Privacy-preserving audit: you can prove a transfer happened, who initiated it, when, and that the record hasn't been altered — without the audit trail containing the files themselves.

That's the architecture we're building toward. Verifiable transfers where the vendor is not in the trust chain at any point.

A
Armin Marxer

Building MFTPlus. Spent years managing file transfer infrastructure before deciding there had to be a better way.

FAQ

What's the difference between TLS encryption and end-to-end encryption in MFT?

TLS encrypts the connection. The server decrypts at the boundary and sees the file contents. End-to-end encryption (as in MFTPlus Phase 1) means the source agent encrypts before sending and only the destination agent can decrypt. The hub relays ciphertext it cannot read.

What key exchange algorithm does MFTPlus use?

X25519 ECDH for session key agreement between source and destination agents. AES-256-GCM via RustCrypto for payload encryption. Key negotiation happens directly between agents — the hub is not involved.

Does data get stored on the hub during transfer?

No. With protocol bridging, agents attempt direct transfer first. When the hub-pipe is used as fallback, it relays streaming ciphertext. Data is not written to disk on the hub.

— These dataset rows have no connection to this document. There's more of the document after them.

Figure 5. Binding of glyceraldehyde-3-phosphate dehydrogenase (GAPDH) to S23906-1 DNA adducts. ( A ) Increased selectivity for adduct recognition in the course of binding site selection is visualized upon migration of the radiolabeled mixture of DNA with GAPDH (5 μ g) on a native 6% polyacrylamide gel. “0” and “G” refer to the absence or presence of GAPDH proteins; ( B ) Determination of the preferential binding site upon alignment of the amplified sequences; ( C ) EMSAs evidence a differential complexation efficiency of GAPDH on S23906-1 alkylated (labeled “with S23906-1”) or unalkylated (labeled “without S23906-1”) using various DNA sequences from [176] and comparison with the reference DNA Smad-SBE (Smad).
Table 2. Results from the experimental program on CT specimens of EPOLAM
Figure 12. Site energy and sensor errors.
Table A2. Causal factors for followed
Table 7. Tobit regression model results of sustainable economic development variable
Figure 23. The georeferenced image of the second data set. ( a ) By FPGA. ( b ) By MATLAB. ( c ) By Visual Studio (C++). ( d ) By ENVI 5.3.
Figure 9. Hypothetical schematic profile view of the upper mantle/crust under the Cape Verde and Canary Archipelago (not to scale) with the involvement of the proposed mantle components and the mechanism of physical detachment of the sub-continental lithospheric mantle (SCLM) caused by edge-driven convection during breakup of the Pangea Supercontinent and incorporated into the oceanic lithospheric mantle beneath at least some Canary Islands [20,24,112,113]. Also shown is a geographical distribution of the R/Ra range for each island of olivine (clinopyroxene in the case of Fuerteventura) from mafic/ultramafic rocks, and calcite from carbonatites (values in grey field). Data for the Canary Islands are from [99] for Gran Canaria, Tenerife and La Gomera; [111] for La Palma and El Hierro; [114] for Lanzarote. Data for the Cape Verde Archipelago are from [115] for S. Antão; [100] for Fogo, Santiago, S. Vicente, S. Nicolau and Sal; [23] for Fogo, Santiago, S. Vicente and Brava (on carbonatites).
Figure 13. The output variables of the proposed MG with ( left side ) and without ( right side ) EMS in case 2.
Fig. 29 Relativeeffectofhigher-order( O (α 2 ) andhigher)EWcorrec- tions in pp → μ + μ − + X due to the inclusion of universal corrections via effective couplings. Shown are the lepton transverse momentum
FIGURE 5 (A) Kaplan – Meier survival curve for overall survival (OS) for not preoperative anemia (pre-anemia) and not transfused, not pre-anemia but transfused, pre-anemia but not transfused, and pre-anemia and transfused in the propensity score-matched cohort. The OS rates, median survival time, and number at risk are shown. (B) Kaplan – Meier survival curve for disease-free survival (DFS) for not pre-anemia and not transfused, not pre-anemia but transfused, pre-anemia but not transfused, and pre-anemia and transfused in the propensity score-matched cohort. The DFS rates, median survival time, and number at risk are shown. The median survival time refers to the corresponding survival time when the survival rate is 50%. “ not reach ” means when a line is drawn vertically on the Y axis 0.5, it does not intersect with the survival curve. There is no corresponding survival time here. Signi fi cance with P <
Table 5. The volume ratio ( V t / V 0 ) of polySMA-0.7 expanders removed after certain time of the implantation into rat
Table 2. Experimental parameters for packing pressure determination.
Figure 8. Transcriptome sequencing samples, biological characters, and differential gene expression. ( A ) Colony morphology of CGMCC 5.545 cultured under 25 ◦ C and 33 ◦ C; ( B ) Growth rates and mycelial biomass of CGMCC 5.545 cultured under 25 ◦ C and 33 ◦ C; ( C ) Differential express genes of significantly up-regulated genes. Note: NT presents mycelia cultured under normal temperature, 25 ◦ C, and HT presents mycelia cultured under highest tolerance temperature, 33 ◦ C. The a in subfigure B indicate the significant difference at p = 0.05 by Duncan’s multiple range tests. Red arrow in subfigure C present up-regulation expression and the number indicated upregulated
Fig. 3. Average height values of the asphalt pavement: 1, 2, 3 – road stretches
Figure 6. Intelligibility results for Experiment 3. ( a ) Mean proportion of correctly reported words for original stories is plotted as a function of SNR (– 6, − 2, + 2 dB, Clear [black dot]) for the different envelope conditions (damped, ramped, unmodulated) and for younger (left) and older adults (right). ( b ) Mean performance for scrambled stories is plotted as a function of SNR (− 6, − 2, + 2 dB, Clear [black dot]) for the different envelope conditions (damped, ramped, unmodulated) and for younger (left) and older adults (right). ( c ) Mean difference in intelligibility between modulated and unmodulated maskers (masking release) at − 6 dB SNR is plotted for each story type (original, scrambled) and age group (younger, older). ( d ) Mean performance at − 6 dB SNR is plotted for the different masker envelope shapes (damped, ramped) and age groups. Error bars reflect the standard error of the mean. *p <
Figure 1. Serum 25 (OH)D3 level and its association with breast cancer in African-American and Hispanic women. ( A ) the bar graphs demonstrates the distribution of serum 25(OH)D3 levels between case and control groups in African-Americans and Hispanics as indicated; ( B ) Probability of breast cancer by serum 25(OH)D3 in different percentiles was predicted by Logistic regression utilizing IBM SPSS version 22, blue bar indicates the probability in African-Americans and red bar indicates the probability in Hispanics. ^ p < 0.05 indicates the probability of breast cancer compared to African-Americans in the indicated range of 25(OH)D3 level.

Does end-to-end encryption affect the audit trail?

No. The SHA-256 audit chain records transfer metadata (transfer reference, file hash, timestamp, operator) without recording file contents. You get a verifiable audit trail even when the hub never sees the plaintext.

What was shipped in Phase 1?

Protocol bridging (direct agent-to-agent with hub fallback), the X25519/AES-256-GCM encryption pipeline, agent model migration to OpenCode runtime, and the ops-lead autonomous coordinator. 30 PRs across 11 engineering cycles.